### WORK REQUIRED
Leave the pictures out and restate each entry below word for word.

### RECORDS SUPPLIED
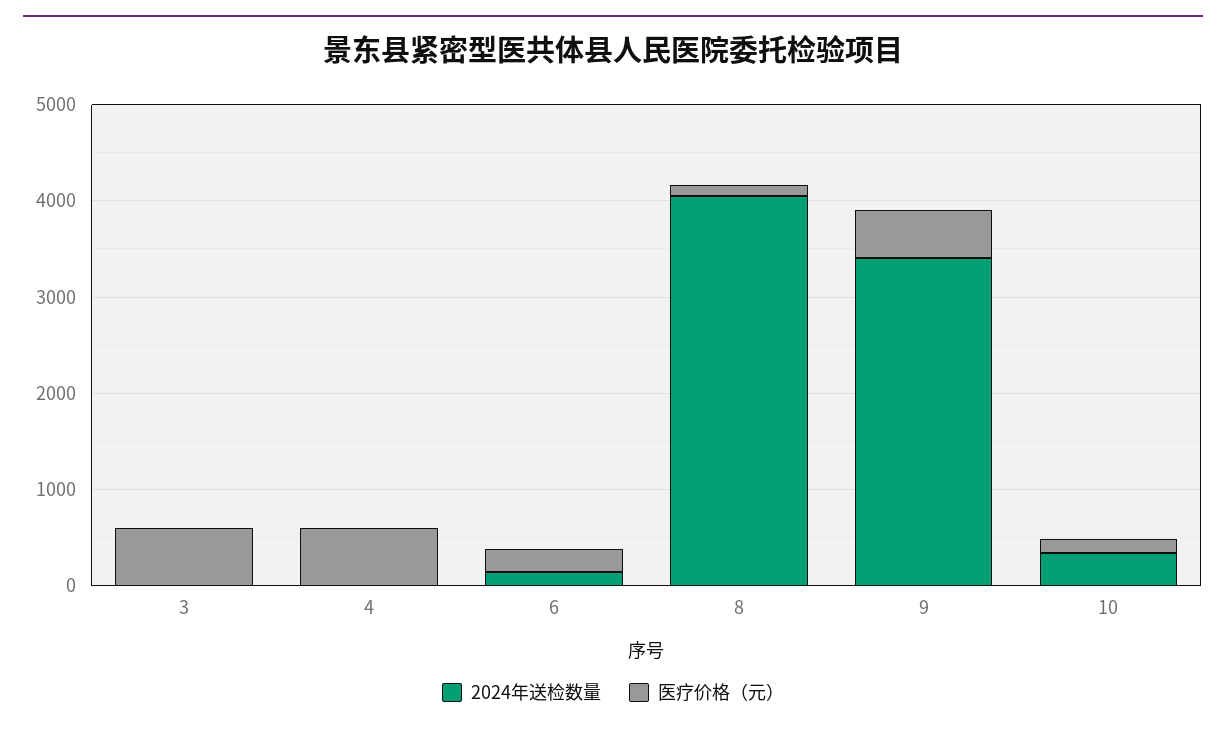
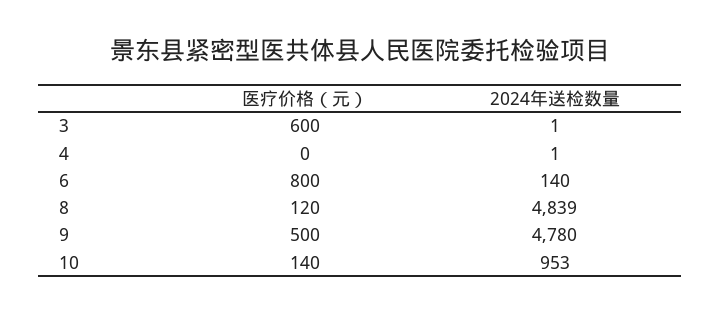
医疗价格（元）, 4: 600 -> 0
医疗价格（元）, 6: 200 -> 800
2024年送检数量, 8: 4000 -> 4839
2024年送检数量, 9: 3400 -> 4780
2024年送检数量, 10: 400 -> 953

### YOUR SOLUTION
医疗价格（元）, 4: 600 -> 0
医疗价格（元）, 6: 200 -> 800
2024年送检数量, 8: 4000 -> 4839
2024年送检数量, 9: 3400 -> 4780
2024年送检数量, 10: 400 -> 953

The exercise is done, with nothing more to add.